FK-PC101 is CellVax’s novel personalized cancer immunotherapy intended to treat prostate cancer patients who have a high risk of recurrence after prostatectomy. It consists of the patient’s own tumor cells which are collected during surgery, then modified at the Theragent CGMP facility. The modified cells express Major Histocompatibility Complex (MHC) Class II on their surface, which are then irradiated to make them replication incompetent and delivered as an individualized immunotherapy.
"Despite recent improvements in radiation, surgeries, and other therapies, up to 30% of patients may still experience recurrent prostate cancer after prostatectomy," said Kreutz. "Further, after such recurrence, the current standard of care is salvage radiotherapy and/or androgen deprivation therapy (ADT), both of which may lead to poorer health-related quality of life for patients. FK-PC101 could delay the necessity for such treatments, if not prevent them entirely."

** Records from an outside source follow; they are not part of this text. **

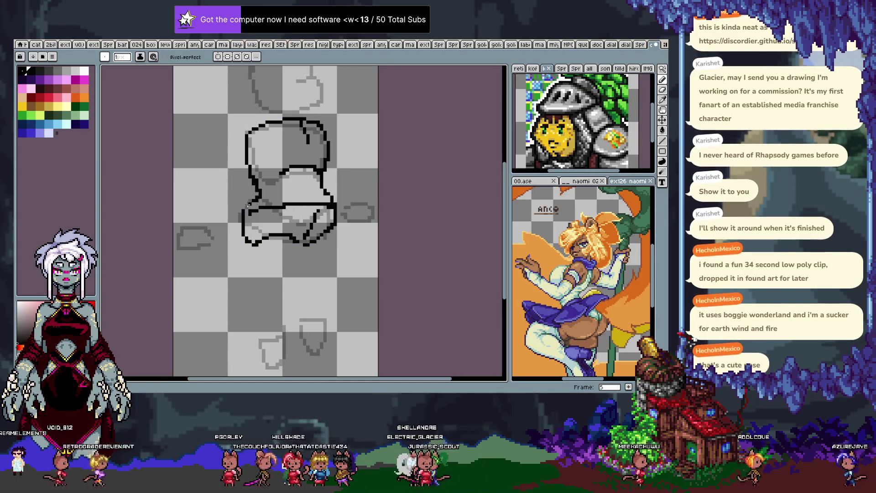
key(ctrl+z)
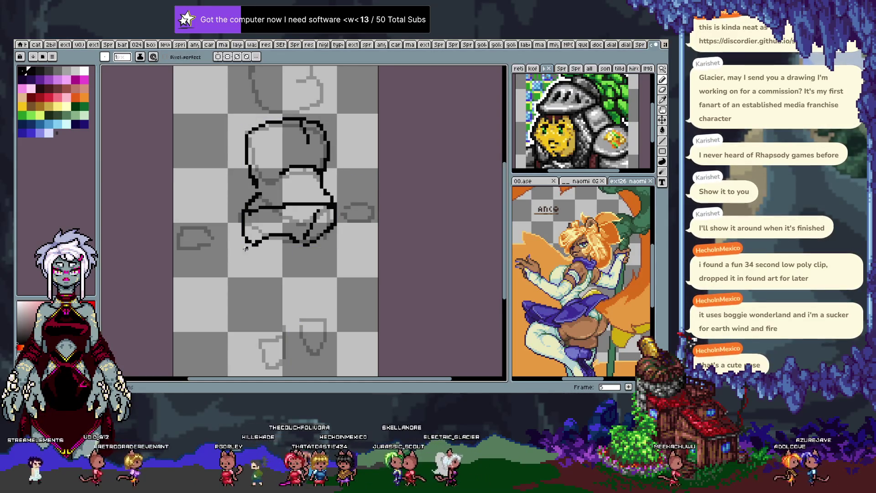
key(Left)
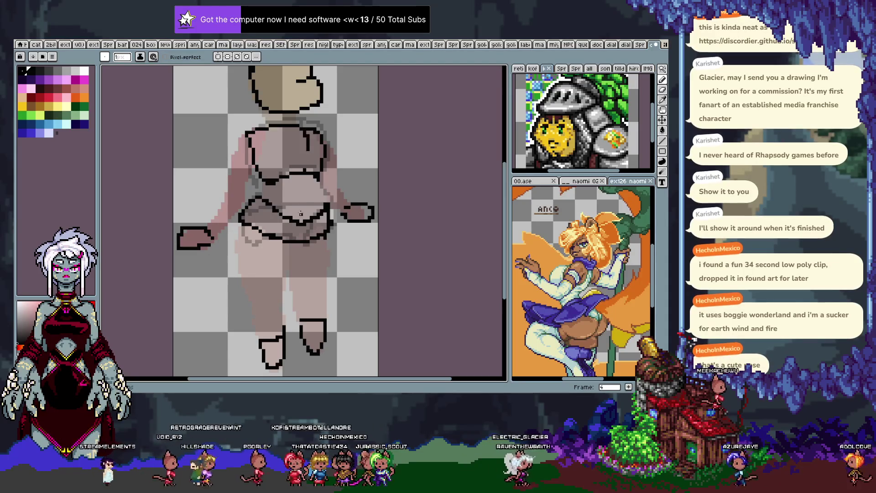
key(Right)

The trial, CELLVX-230, is a multicenter, adaptive, Phase 2, randomized, open-label study of irradiated autologous cellular vaccine in men with high-risk prostate cancer post-radical prostatectomy. It is being conducted through a partnership with the Society of Urologic Oncology Clinical Trials Consortium (SUO-CTC), with Scott Eggener, MD (University of Chicago) as Principal Investigator. Theragent is responsible for end-to-end manufacturing, release, and disposition of all clinical material out of its purpose-built, state-of-the-art CGMP cell therapy manufacturing facility in Arcadia, CA.